GRANTS PASS, Ore. — The U.S. Army Corps of Engineers said Monday it will not continue killing gulls that have been eating baby Caspian terns at the West Coast’s largest nesting colony, located at the mouth of the Columbia River.
The corps issued an environmental assessment to decide whether the continued failure of the tern colony on East Sand Island to produce young due to predation by the gulls would drive the terns to return to another island upstream, where they consumed millions of baby salmon.
The corps concluded that new research indicates the terns are not likely to move the colony, so no action is needed. In recent years, eagles flying overhead have scared the terns into flying off their nests, allowing gulls to move in and eat the eggs and young left behind.
Federal agencies became concerned that the terns would return to Rice Island if they continued to fail to produce new young.
The assessment looked at shooting up to 150 gulls to keep them from eating baby terns. The corps started shooting gulls last year under a permit to kill up to 50 granted by U.S. Fish and Wildlife Service.
Bob Salinger of Portland Audubon said the situation points out how complicated it is getting to protect salmon from natural predators, when the real problem is the dams on the Columbia.
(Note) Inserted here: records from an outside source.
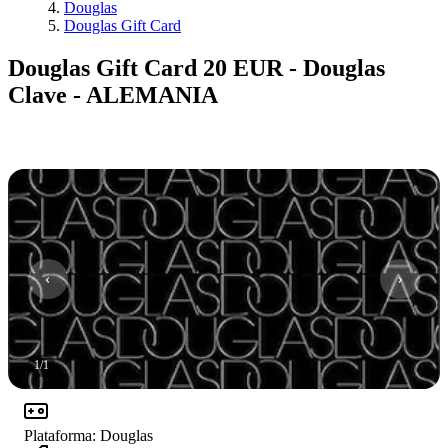
Douglas
Douglas Gift Card
Douglas Gift Card 20 EUR - Douglas
Clave - ALEMANIA
1
/
1
Plataforma
:
Douglas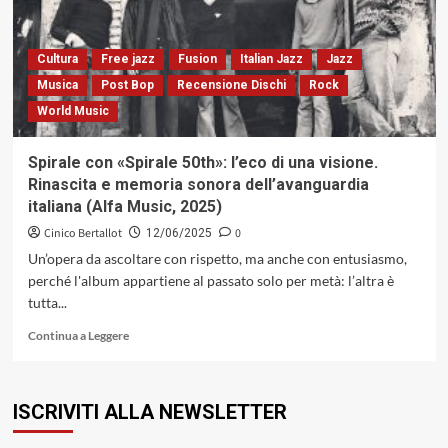
evolutivi
(Columbia,1976)
Cultura
Free jazz
Fusion
Italian Jazz
Jazz
Musica
Post Bop
Recensione Dischi
Rock
World Music
Spirale con «Spirale 50th»: l’eco di una visione.
Rinascita e memoria sonora dell’avanguardia
italiana (Alfa Music, 2025)
Cinico Bertallot
0
12/06/2025
Un’opera da ascoltare con rispetto, ma anche con entusiasmo,
perché l'album appartiene al passato solo per metà: l’altra è
tutta...
Leggi
Continua a Leggere
di
più
su
ISCRIVITI ALLA NEWSLETTER
Spirale
con
«Spirale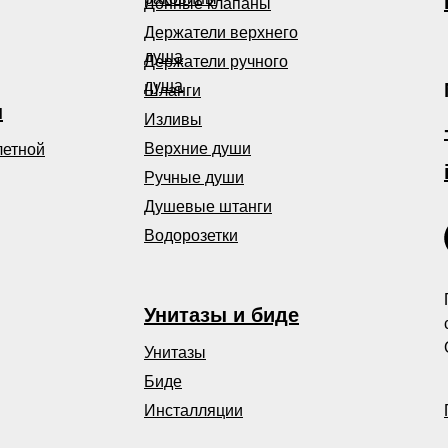
Донные клапаны
Держатели верхнего
душа
Держатели ручного
душа
Шланги
ы
Изливы
Верхние души
летной
Ручные души
Душевые штанги
Водорозетки
Унитазы и биде
Унитазы
Биде
Инсталляции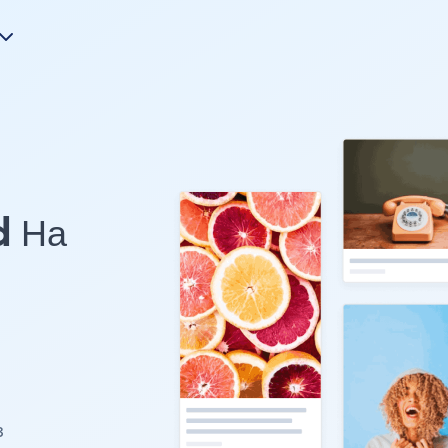
d На
з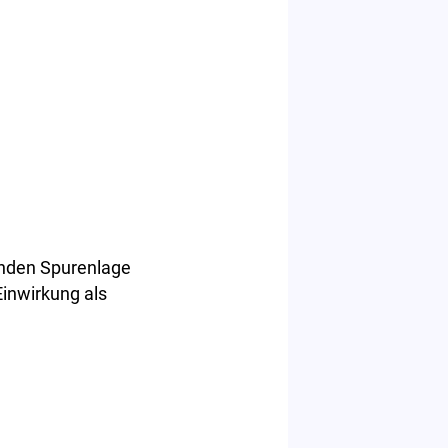
enden Spurenlage
Einwirkung als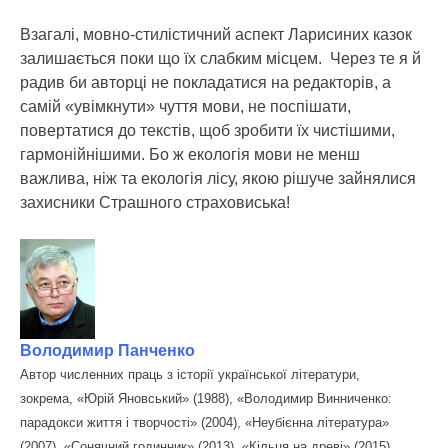
Взагалі, мовно-стилістичний аспект Ларисиних казок
залишається поки що їх слабким місцем. Через те я й
радив би авторці не покладатися на редакторів, а
самій «увімкнути» чуття мови, не поспішати,
повертатися до текстів, щоб зробити їх чистішими,
гармонійнішими. Бо ж екологія мови не менш
важлива, ніж та екологія лісу, якою рішуче зайнялися
захисники Страшного страховиська!
Володимир Панченко
Автор численних праць з історії української літератури,
зокрема, «Юрій Яновський» (1988), «Володимир Винниченко:
парадокси життя і творчості» (2004), «Неубієнна література»
(2007), «Сонячний годинник» (2013), «Кільця на древі» (2015),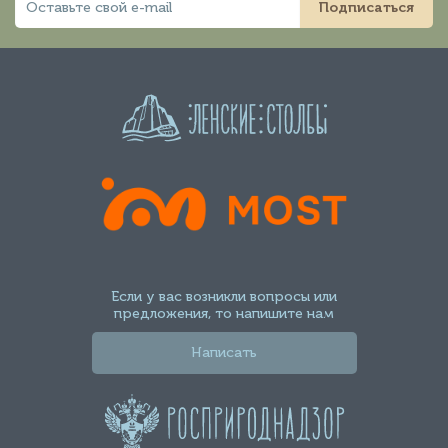
Подписаться
Если у вас возникли вопросы или
предложения, то напишите нам
Написать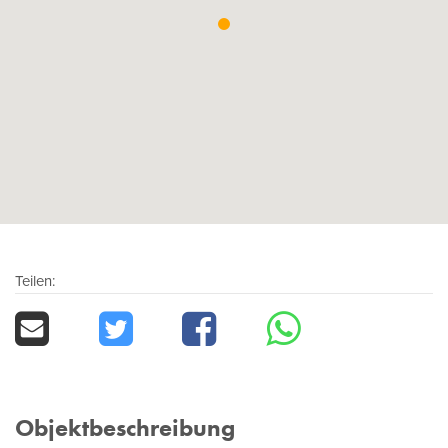
Teilen:
Objektbeschreibung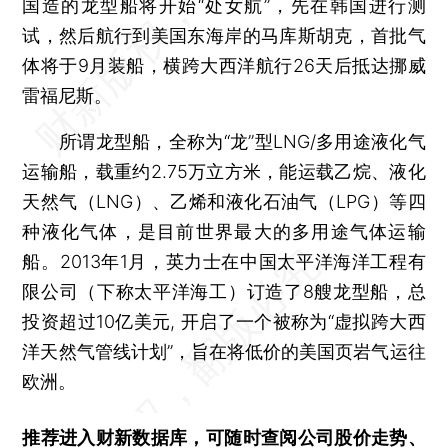
国造的龙型船将开始“处女航”，先在韩国进行测
试，然后航行到美国东海岸的马库斯胡克，首批气
体将于9月装船，横跨大西洋航行26天后抵达挪威
雷福尼斯。
所谓龙型船，全称为“龙”型LNG/多用途液化气
运输船，载重约2.75万立方米，能运载乙烷、液化
天然气（LNG）、乙烯和液化石油气（LPG）等四
种液化气体，是目前世界最大的多用途气体运输
船。2013年1月，英力士在中国太平洋海洋工程有
限公司（下称太平洋海工）订造了8艘龙型船，总
投资超过10亿美元, 开启了一个被称为“虚拟跨大西
洋天然气管线计划”，旨在将低价的美国页岩气运往
欧洲。
推荐进入
财新数据库
，可随时查阅公司股价走势、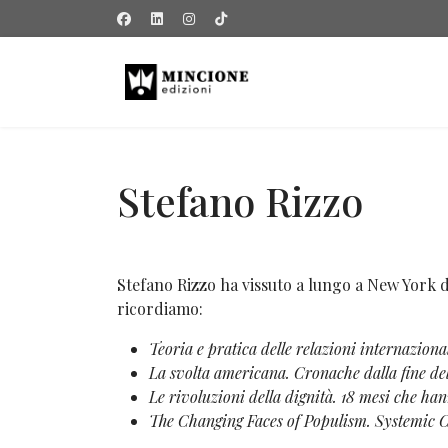
Stefano Rizzo
Stefano Rizzo ha vissuto a lungo a New York dov
ricordiamo:
Teoria e pratica delle relazioni internazio
La svolta americana. Cronache dalla fine 
Le rivoluzioni della dignità. 18 mesi che h
The Changing Faces of Populism. Systemic C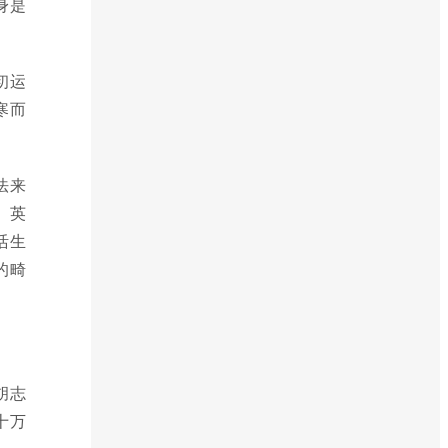
身是
初运
寒而
法来
、英
活生
的畸
胡志
十万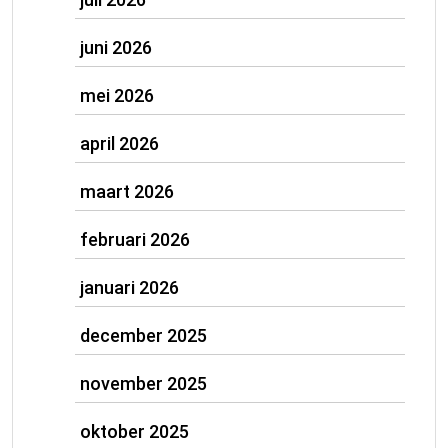
juni 2026
mei 2026
april 2026
maart 2026
februari 2026
januari 2026
december 2025
november 2025
oktober 2025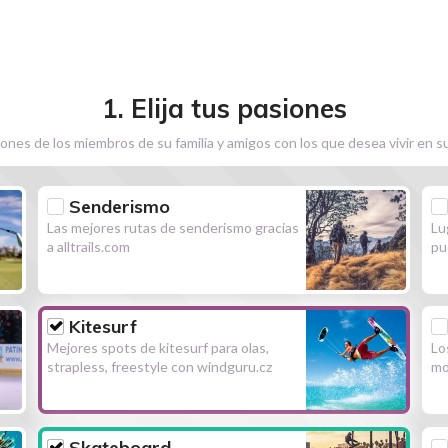
1. Elija tus pasiones
ones de los miembros de su familia y amigos con los que desea vivir en s
Senderismo
Las mejores rutas de senderismo gracias
Lu
a alltrails.com
pu
Kitesurf
Mejores spots de kitesurf para olas,
Lo
strapless, freestyle con windguru.cz
mo
Skateboard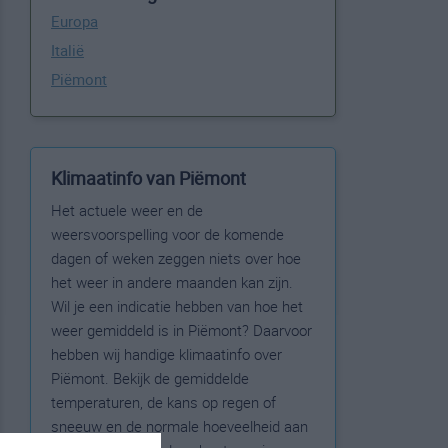
Europa
Italië
Piëmont
Klimaatinfo van Piëmont
Het actuele weer en de
weersvoorspelling voor de komende
dagen of weken zeggen niets over hoe
het weer in andere maanden kan zijn.
Wil je een indicatie hebben van hoe het
weer gemiddeld is in Piëmont? Daarvoor
hebben wij handige klimaatinfo over
Piëmont. Bekijk de gemiddelde
temperaturen, de kans op regen of
sneeuw en de normale hoeveelheid aan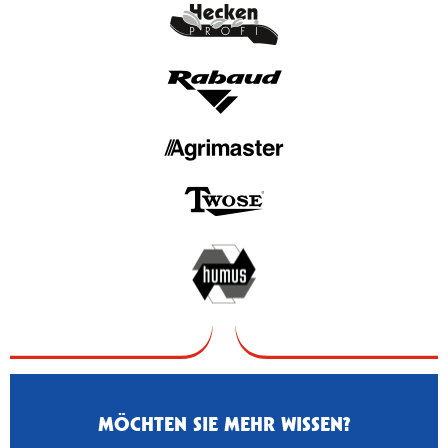
MÖCHTEN SIE MEHR WISSEN?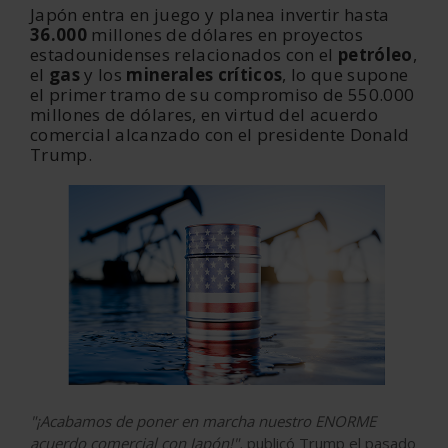
Japón entra en juego y planea
invertir hasta
36.000
millones de dólares
en proyectos
estadounidenses relacionados con el
petróleo
,
el
gas
y los
minerales críticos
, lo que supone
el primer tramo de su compromiso de 550.000
millones de dólares, en virtud del acuerdo
comercial alcanzado con el presidente Donald
Trump.
"¡Acabamos de poner en marcha nuestro ENORME
acuerdo comercial con Japón!",
publicó Trump el pasado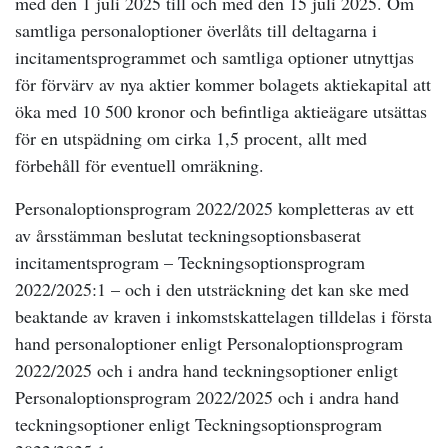
med den 1 juli 2025 till och med den 15 juli 2025. Om
samtliga personaloptioner överlåts till deltagarna i
incitamentsprogrammet och samtliga optioner utnyttjas
för förvärv av nya aktier kommer bolagets aktiekapital att
öka med 10 500 kronor och befintliga aktieägare utsättas
för en utspädning om cirka 1,5 procent, allt med
förbehåll för eventuell omräkning.
Personaloptionsprogram 2022/2025 kompletteras av ett
av årsstämman beslutat teckningsoptionsbaserat
incitamentsprogram – Teckningsoptionsprogram
2022/2025:1 – och i den utsträckning det kan ske med
beaktande av kraven i inkomstskattelagen tilldelas i första
hand personaloptioner enligt Personaloptionsprogram
2022/2025 och i andra hand teckningsoptioner enligt
Personaloptionsprogram 2022/2025 och i andra hand
teckningsoptioner enligt Teckningsoptionsprogram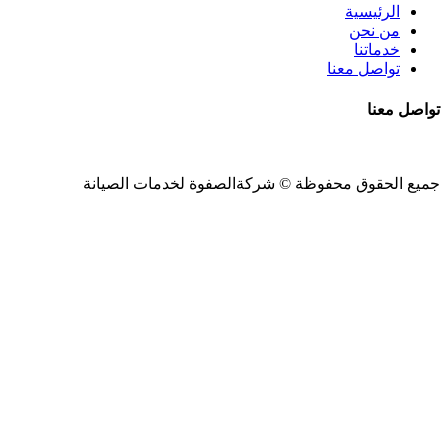
الرئيسية
من نحن
خدماتنا
تواصل معنا
تواصل معنا
جميع الحقوق محفوظة ©
شركةالصفوة
لخدمات الصيانة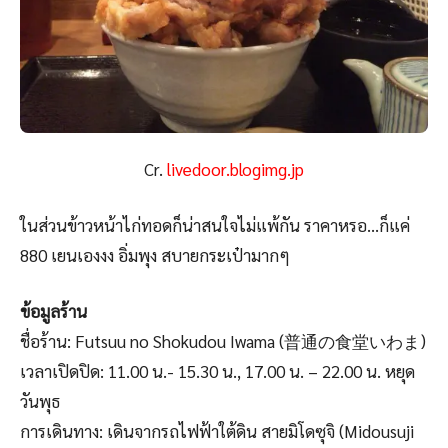
Cr.
livedoor.blogimg.jp
ในส่วนข้าวหน้าไก่ทอดก็น่าสนใจไม่แพ้กัน ราคาหรอ…ก็แค่
880 เยนเองงง อิ่มพุง สบายกระเป๋ามากๆ
ข้อมูลร้าน
ชื่อร้าน: Futsuu no Shokudou Iwama (普通の食堂いわま)
เวลาเปิดปิด: 11.00 น.- 15.30 น., 17.00 น. – 22.00 น. หยุด
วันพุธ
การเดินทาง: เดินจากรถไฟฟ้าใต้ดิน สายมิโดซุจิ (Midousuji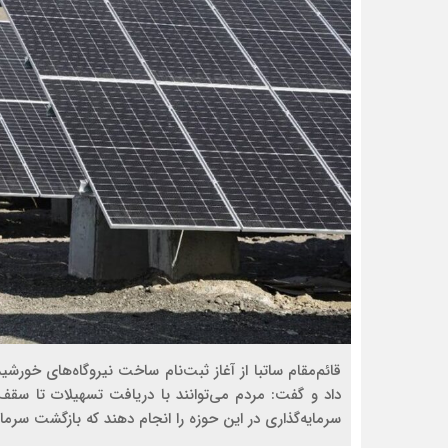
قائم‌مقام ساتبا از آغاز ثبت‌نام ساخت نیروگاه‌های خ
سرمایه‌گذاری در این حوزه را انجام دهند که بازگشت سرمایه آن حدود ۴ تا ۵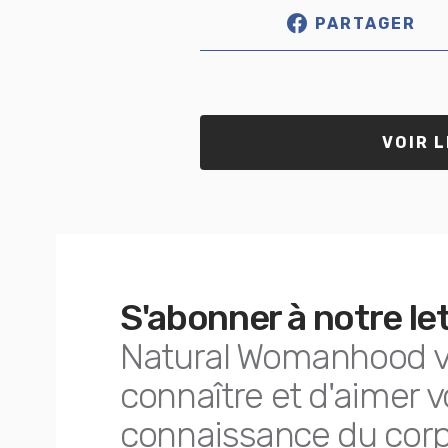
PARTAGER
VOIR 
S'abonner à notre le
Natural Womanhood v
connaître et d'aimer v
connaissance du corp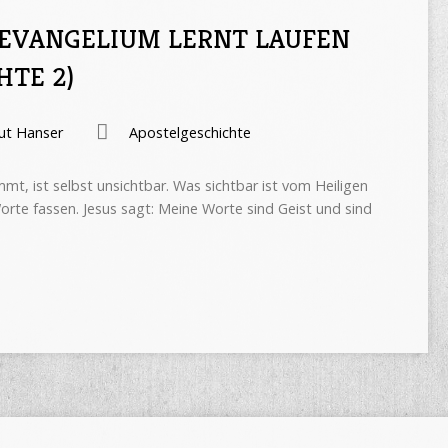
 EVANGELIUM LERNT LAUFEN
HTE 2)
ut Hanser
Apostelgeschichte
mt, ist selbst unsichtbar. Was sichtbar ist vom Heiligen
 Worte fassen. Jesus sagt: Meine Worte sind Geist und sind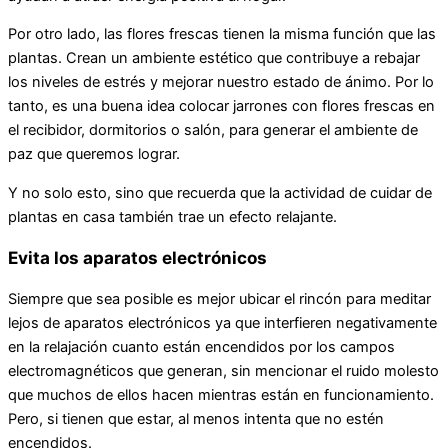
Por otro lado, las flores frescas tienen la misma función que las
plantas. Crean un ambiente estético que contribuye a rebajar
los niveles de estrés y mejorar nuestro estado de ánimo. Por lo
tanto, es una buena idea colocar jarrones con flores frescas en
el recibidor, dormitorios o salón, para generar el ambiente de
paz que queremos lograr.
Y no solo esto, sino que recuerda que la actividad de cuidar de
plantas en casa también trae un efecto relajante.
Evita los aparatos electrónicos
Siempre que sea posible es mejor ubicar el rincón para meditar
lejos de aparatos electrónicos ya que interfieren negativamente
en la relajación cuanto están encendidos por los campos
electromagnéticos que generan, sin mencionar el ruido molesto
que muchos de ellos hacen mientras están en funcionamiento.
Pero, si tienen que estar, al menos intenta que no estén
encendidos.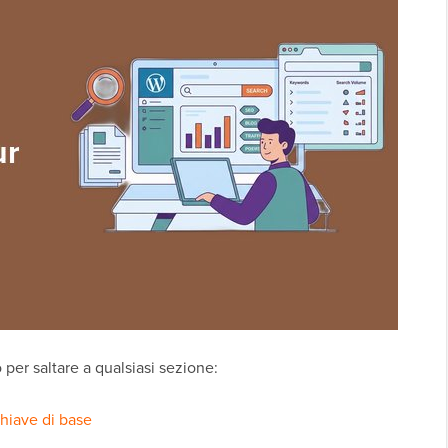
 per saltare a qualsiasi sezione:
chiave di base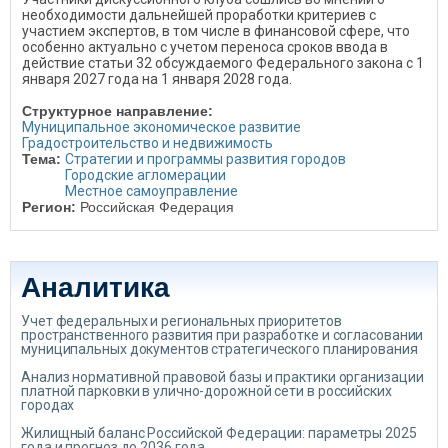
необходимости дальнейшей проработки критериев с
участием экспертов, в том числе в финансовой сфере, что
особенно актуально с учетом переноса сроков ввода в
действие статьи 32 обсуждаемого Федерального закона с 1
января 2027 года на 1 января 2028 года.
Структурное направление:
Муниципальное экономическое развитие
Градостроительство и недвижимость
Тема:
Стратегии и программы развития городов
Городские агломерации
Местное самоуправление
Регион:
Российская Федерация
Аналитика
Учет федеральных и региональных приоритетов
пространственного развития при разработке и согласовании
муниципальных документов стратегического планирования
Анализ нормативной правовой базы и практики организации
платной парковки в улично-дорожной сети в российских
городах
Жилищный баланс Российской Федерации: параметры 2025
года и прогноз до 2036 года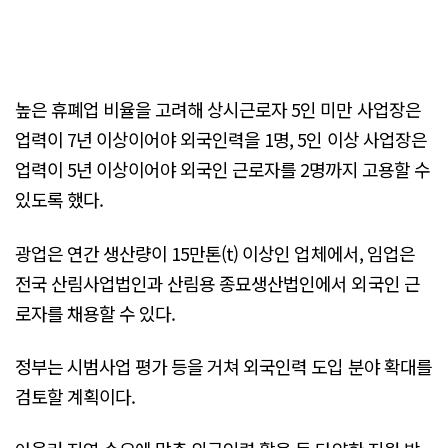
높은 휴폐업 비율을 고려해 상시근로자 5인 미만 사업장은
업력이 7년 이상이어야 외국인력을 1명, 5인 이상 사업장은
업력이 5년 이상이어야 외국인 근로자를 2명까지 고용할 수
있도록 했다.
광업은 연간 생산량이 15만톤(t) 이상인 업체에서, 임업은
전국 산림사업법인과 산림용 종묘생산법인에서 외국인 근
로자를 채용할 수 있다.
정부는 시범사업 평가 등을 거쳐 외국인력 도입 분야 확대를
검토할 계획이다.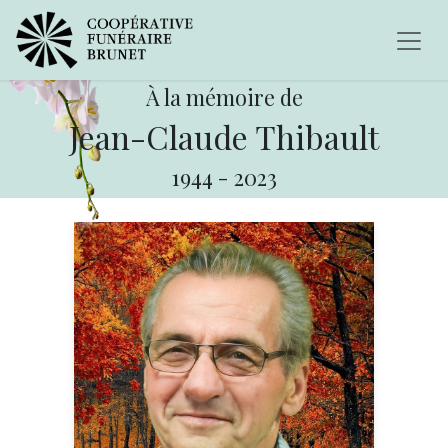
À la mémoire de
Jean-Claude Thibault
1944
-
2023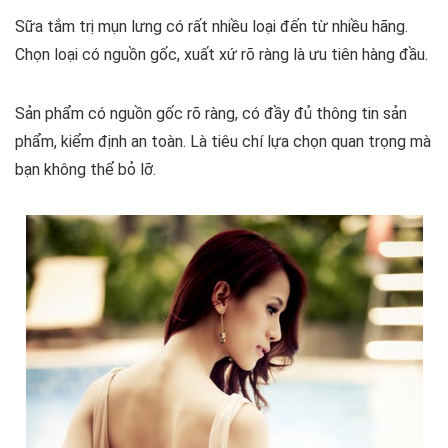
Sữa tắm trị mụn lưng có rất nhiều loại đến từ nhiều hãng.
Chọn loại có nguồn gốc, xuất xứ rõ ràng là ưu tiên hàng đầu.
Sản phẩm có nguồn gốc rõ ràng, có đầy đủ thông tin sản
phẩm, kiểm định an toàn. Là tiêu chí lựa chọn quan trọng mà
bạn không thể bỏ lỡ.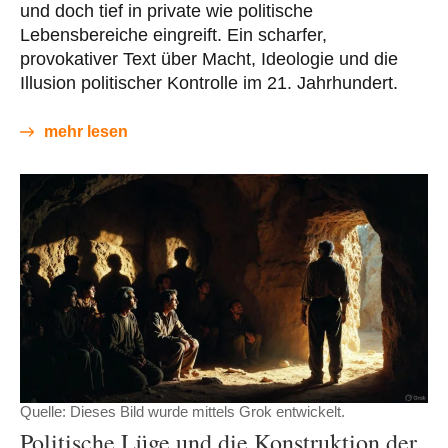
und doch tief in private wie politische
Lebensbereiche eingreift. Ein scharfer,
provokativer Text über Macht, Ideologie und die
Illusion politischer Kontrolle im 21. Jahrhundert.
mehr lesen
Quelle: Dieses Bild wurde mittels Grok entwickelt.
Politische Lüge und die Konstruktion der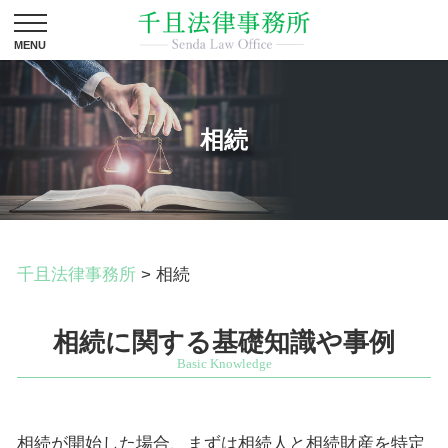
相続
千且法律事務所
>
相続
相続に関する基礎知識や事例
相続が開始した場合、まずは相続人と相続財産を特定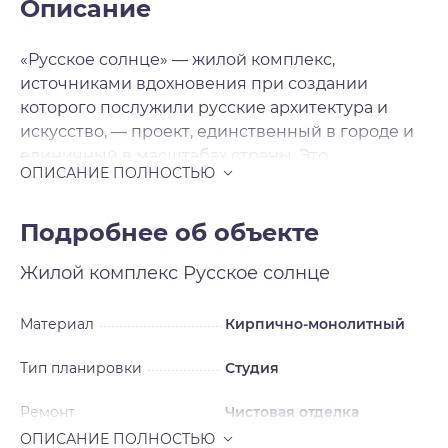
Описание
«Русское солнце» — жилой комплекс,
источниками вдохновения при создании
которого послужили русские архитектура и
искусство, — проект, единственный в городе и
единичный в масштабах страны. Это
современная архитектура с национальными
мотивами, художественная переработка
русских исторических стилей в нашем
Подробнее об объекте
времени. Источниками вдохновения для
Жилой комплекс
Русское солнце
архитекторов послужили русский и неорусский
стили — исторические течения в архитектуре и
искусстве, существовавшие в нашей стране в
Материал
Кирпично-монолитный
XIX — начале XX века и прерванные
Тип планировки
Студия
революцией на пике развития. Смотреть на
окружающее свысока Жилой комплекс будет
Ремонт
Чистовая отделка
включать шесть домов, каждый из которых
уникален, каждый — произведение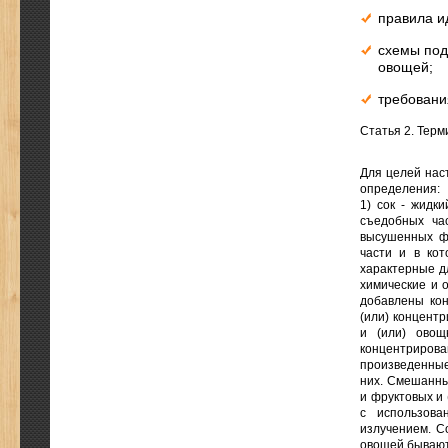
правила и
схемы под
овощей;
требовани
Статья 2. Тер
Для целей нас
определения:
1) сок - жидк
съедобных ча
высушенных фр
части и в кот
характерные д
химические и 
добавлены ко
(или) концент
и (или) овощ
концентрирова
произведенные
них. Смешанны
и фруктовых и
с использова
излучением. Со
овощей бывают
“What we are seeing is a wider and wider net being cast to manipulate a variety of species — cormorants, gulls, Caspian terns, sea lions — natural predators that have coexisted for millennia with salmon,” Salinger said. “In the meantime, we don’t feel the core reasons for salmon declining have been adequately addressed by the corps — the dams.”
Meanwhile, the corps and other federal agencies charged with protecting salmon in the Columbia continue to look for ways to make their strategy for controlling tern predation on salmon, said corps spokeswoman Diana Fredlund.
The terns had nested farther upriver on Rice Island, made of left-over sand from dredging operations, where they consumed millions of baby salmon migrating to the ocean. Federal agencies forced the terns to relocate closer to the Columbia’s mouth, where the birds eat fewer salmon because they are mixed in with other species of ocean fish.